In the world of hobbies, I suppose mine is little strange. Some people play sports. Others make music, draw, or take photographs. I create imaginary languages.

I’ve always been interested in words. Since the age of seven, I’ve kept a dictionary on the nightstand next to my bed. Other people read magazines, fantasy novels, or mysteries. Tonight I’ll be reading pages 187-188, filch (verb) – flippant (adjective).

But I’m not satisfied with just studying words. I want to invent them. In fact, I’ve been inventing words since I started speaking. When I was two, I decided to name my bottle “mooey.” “No,” my parents would say. “Not mooey. Bottle!” “Mooey!” I would insist.

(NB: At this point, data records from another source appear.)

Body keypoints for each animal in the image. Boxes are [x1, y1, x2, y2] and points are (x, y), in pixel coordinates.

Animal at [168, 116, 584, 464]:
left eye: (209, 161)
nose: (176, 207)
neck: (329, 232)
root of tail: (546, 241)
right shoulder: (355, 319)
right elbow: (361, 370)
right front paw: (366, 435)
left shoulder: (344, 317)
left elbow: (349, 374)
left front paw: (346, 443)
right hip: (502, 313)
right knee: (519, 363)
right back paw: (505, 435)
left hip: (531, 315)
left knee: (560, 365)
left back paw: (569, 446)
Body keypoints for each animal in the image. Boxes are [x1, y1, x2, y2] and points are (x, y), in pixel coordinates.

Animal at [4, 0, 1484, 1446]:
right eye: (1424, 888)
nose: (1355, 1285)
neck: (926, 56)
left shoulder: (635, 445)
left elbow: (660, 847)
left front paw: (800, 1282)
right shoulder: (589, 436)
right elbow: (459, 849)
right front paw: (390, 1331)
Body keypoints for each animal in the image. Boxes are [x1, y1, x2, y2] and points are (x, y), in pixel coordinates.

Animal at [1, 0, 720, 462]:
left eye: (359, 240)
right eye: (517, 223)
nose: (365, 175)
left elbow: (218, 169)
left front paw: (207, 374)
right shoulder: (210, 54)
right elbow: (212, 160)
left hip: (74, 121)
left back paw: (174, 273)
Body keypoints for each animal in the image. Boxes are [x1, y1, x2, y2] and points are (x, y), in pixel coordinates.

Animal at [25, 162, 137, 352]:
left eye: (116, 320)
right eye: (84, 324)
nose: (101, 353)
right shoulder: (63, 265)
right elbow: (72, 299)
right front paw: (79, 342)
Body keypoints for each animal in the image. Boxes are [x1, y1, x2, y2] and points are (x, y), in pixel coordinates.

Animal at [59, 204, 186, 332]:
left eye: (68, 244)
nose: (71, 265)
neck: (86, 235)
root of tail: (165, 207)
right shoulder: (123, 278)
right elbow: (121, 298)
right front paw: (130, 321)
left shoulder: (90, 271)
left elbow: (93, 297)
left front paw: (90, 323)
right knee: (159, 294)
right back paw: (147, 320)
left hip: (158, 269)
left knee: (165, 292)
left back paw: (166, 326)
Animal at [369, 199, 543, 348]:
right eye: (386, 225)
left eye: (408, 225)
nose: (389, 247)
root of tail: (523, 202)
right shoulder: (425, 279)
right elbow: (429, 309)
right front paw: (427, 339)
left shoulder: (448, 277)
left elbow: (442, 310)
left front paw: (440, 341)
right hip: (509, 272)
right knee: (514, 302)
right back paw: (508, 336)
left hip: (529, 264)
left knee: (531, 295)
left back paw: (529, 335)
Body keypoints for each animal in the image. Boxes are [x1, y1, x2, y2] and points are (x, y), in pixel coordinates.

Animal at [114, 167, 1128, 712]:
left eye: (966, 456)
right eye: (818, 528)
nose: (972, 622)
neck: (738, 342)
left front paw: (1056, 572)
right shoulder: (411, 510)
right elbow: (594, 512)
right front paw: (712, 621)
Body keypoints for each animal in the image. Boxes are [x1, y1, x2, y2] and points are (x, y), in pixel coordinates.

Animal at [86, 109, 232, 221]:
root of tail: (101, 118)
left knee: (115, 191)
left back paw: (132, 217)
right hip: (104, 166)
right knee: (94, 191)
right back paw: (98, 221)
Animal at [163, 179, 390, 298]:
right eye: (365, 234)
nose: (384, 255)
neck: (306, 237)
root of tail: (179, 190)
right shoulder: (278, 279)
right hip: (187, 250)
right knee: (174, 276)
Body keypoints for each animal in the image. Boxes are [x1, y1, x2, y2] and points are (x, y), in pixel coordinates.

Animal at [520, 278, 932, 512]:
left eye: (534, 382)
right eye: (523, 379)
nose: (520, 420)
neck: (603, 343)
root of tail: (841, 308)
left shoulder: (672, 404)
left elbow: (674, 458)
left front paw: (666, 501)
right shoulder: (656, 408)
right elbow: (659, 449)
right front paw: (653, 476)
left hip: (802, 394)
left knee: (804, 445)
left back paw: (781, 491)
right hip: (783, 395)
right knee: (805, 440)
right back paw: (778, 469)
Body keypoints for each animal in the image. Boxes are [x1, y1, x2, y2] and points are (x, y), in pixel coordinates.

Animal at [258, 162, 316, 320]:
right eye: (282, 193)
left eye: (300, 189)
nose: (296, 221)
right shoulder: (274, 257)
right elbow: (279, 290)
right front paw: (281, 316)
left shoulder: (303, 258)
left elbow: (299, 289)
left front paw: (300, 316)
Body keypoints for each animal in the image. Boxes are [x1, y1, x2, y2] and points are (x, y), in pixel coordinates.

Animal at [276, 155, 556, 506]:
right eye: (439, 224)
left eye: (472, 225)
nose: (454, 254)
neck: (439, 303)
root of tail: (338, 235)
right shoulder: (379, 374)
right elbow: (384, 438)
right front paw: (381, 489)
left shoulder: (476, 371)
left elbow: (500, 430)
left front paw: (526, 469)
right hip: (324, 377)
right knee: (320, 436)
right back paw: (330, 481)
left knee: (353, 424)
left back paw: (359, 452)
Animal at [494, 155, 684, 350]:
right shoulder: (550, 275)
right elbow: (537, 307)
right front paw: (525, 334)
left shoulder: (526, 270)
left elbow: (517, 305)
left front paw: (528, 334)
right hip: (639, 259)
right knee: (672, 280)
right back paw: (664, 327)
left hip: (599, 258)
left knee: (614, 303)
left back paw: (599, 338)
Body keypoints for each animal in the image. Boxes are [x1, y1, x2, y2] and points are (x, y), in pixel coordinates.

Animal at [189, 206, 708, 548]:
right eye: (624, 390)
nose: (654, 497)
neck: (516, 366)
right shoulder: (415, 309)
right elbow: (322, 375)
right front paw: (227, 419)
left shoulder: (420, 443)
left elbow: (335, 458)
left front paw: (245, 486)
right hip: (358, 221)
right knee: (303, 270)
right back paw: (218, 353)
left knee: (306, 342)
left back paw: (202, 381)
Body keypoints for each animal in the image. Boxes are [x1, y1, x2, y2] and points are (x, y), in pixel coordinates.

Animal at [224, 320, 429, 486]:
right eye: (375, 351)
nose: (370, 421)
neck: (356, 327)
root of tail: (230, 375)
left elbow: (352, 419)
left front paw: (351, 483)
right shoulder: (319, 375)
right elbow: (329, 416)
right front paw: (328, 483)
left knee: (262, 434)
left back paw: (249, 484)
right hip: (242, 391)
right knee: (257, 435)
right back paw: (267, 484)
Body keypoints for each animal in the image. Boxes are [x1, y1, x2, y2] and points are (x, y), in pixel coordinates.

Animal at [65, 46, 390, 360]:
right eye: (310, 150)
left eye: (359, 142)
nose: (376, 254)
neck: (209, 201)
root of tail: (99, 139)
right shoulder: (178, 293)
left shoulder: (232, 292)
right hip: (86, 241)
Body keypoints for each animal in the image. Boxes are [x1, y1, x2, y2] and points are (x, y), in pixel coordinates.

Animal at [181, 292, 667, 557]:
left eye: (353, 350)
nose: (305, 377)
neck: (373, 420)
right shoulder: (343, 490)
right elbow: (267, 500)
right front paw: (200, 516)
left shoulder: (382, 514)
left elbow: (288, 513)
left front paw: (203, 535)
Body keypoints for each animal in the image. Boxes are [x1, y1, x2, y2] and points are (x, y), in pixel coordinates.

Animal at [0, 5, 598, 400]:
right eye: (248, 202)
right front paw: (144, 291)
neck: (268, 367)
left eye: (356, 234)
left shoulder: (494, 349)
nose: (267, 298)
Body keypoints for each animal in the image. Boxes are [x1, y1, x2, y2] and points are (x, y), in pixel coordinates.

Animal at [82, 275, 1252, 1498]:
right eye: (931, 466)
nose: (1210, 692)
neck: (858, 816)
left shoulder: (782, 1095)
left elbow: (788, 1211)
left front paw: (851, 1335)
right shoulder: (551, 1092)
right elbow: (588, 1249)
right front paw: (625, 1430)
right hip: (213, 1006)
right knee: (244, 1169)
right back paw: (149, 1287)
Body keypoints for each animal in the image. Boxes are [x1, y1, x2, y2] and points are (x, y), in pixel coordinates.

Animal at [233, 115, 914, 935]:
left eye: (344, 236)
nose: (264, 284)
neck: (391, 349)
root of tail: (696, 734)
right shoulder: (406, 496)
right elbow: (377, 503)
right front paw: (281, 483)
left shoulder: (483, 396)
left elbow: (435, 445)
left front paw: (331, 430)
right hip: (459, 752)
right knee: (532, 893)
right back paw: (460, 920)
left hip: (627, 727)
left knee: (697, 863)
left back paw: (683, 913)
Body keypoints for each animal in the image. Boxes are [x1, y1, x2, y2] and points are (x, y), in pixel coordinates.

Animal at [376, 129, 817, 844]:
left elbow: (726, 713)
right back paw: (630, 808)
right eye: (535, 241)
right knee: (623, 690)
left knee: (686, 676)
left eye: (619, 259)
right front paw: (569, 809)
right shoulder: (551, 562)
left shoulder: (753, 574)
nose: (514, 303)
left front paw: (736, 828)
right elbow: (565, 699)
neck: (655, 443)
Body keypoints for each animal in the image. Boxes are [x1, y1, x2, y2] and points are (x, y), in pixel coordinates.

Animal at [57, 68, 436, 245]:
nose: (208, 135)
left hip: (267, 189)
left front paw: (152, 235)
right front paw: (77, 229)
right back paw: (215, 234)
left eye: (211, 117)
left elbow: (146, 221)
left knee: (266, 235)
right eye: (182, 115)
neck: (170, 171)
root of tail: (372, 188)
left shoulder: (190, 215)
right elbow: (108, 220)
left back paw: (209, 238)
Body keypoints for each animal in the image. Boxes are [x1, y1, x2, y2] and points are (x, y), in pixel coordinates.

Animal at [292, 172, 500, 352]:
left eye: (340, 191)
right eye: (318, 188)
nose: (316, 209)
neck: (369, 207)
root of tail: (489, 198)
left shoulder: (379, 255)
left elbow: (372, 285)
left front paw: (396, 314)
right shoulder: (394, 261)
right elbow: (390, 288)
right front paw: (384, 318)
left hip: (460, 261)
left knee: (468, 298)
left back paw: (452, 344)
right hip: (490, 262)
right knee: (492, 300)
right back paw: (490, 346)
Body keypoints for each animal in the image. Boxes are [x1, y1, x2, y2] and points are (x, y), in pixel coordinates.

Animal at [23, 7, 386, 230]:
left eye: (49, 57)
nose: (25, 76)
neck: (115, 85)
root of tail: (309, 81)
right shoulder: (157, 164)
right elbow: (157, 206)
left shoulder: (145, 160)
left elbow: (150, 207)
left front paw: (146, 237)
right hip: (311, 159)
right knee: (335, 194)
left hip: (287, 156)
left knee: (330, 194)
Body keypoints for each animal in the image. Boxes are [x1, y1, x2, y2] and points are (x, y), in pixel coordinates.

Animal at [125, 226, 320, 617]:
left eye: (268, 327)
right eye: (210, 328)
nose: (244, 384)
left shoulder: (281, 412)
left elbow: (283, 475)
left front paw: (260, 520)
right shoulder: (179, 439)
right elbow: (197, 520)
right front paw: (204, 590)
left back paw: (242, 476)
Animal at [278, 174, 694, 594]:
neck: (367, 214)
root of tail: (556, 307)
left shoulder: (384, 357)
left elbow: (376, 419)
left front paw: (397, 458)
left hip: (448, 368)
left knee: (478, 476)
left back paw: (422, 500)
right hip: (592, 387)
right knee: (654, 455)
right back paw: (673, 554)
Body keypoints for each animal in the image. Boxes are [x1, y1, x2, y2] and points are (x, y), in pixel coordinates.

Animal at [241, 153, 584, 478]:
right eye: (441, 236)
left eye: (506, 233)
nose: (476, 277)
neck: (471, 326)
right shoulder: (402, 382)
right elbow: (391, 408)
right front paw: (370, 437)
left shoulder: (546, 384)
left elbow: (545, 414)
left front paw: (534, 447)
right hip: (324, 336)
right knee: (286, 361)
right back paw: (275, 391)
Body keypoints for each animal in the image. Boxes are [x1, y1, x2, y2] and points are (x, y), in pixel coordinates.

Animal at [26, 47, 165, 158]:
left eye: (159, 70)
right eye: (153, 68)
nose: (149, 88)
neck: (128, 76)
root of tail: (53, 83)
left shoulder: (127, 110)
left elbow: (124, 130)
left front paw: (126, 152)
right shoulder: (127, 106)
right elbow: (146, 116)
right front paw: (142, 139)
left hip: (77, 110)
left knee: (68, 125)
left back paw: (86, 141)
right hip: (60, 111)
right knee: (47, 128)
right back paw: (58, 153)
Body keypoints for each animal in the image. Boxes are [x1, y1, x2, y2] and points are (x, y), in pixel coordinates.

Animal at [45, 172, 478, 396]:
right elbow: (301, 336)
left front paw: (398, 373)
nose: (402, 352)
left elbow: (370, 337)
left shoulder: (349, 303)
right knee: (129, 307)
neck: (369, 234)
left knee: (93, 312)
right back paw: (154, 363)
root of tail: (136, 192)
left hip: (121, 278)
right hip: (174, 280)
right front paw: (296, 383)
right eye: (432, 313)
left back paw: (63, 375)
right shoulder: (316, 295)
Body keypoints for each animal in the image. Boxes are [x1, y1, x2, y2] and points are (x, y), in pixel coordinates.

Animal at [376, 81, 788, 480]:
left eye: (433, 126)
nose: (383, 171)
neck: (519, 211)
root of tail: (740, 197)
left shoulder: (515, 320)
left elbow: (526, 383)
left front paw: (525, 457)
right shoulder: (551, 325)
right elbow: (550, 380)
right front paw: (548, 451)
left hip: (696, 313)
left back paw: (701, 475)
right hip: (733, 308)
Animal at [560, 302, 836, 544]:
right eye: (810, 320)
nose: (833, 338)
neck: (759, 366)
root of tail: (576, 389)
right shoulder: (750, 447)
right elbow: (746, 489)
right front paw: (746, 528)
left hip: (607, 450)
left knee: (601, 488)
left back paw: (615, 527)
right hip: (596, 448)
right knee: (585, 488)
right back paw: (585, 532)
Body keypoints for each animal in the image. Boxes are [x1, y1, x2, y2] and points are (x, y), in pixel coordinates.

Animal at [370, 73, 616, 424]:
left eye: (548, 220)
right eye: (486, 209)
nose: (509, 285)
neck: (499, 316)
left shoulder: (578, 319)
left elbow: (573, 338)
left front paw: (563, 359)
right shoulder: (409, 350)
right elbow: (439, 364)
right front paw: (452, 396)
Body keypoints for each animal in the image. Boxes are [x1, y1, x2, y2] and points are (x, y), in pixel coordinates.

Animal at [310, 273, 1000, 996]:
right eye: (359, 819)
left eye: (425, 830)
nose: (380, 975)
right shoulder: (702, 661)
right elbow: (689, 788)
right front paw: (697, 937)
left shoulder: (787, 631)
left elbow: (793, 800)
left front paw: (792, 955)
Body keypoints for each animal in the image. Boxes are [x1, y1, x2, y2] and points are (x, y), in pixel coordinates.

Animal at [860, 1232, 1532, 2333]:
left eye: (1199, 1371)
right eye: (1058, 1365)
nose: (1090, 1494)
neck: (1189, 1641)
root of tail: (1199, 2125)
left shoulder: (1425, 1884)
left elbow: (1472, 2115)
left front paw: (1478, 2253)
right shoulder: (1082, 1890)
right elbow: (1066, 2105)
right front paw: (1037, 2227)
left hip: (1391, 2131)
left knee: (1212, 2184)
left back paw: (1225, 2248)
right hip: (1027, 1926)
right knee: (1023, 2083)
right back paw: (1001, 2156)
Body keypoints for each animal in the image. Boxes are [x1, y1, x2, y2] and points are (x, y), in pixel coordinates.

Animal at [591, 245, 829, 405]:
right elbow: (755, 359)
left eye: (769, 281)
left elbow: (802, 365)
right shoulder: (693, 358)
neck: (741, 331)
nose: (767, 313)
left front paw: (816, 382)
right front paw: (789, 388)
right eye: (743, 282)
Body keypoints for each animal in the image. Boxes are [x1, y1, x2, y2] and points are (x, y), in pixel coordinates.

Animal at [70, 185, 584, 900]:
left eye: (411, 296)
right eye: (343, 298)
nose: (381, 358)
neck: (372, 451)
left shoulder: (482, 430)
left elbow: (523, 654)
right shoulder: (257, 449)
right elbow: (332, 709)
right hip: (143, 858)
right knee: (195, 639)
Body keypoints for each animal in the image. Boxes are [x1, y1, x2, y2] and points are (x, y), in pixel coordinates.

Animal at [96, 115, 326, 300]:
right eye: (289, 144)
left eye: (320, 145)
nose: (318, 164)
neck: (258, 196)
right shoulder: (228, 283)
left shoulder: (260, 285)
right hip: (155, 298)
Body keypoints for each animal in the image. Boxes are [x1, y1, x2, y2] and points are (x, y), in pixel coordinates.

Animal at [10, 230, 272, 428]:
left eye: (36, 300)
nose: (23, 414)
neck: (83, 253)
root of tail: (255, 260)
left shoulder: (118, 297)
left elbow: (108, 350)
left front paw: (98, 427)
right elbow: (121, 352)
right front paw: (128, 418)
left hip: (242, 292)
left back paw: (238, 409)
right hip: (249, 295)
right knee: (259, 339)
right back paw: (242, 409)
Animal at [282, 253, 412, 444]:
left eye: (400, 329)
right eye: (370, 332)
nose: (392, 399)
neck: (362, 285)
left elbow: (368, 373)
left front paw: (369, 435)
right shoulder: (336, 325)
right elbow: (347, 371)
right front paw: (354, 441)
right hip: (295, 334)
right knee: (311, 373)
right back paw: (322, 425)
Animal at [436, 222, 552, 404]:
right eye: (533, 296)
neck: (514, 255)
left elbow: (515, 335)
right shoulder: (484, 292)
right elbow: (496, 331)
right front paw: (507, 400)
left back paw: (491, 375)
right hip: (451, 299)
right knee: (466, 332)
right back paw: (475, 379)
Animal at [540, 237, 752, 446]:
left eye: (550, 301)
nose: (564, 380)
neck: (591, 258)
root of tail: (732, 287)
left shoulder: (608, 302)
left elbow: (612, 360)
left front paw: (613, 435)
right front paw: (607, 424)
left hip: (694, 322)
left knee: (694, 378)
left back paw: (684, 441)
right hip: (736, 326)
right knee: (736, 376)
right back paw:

But inventing a language involves a lot more than just making up words. Languages are like games. They follow rules and patterns. Think of word order, for example. “Ice like I cream” doesn’t make much sense, but “I like ice cream” does. When creating an imaginary language, I have to invent grammar rules as well as words.

At first, I thought I was the only person in the world who enjoyed this strange hobby. But I soon learned that I was not alone. J.R.R. Tolkien, the author of the bestselling fantasy The Lord of the Rings, was an inventor of imaginary languages. The popular television show “Game of Thrones” also has its own imaginary language called Dothraki.

My language is called Elmonieri. So far, I’ve created over two thousand words and written a basic grammar guide. But my work is far from over. After all, the English language has almost 200,000 words! That is why I expect my hobby to keep me busy for many years.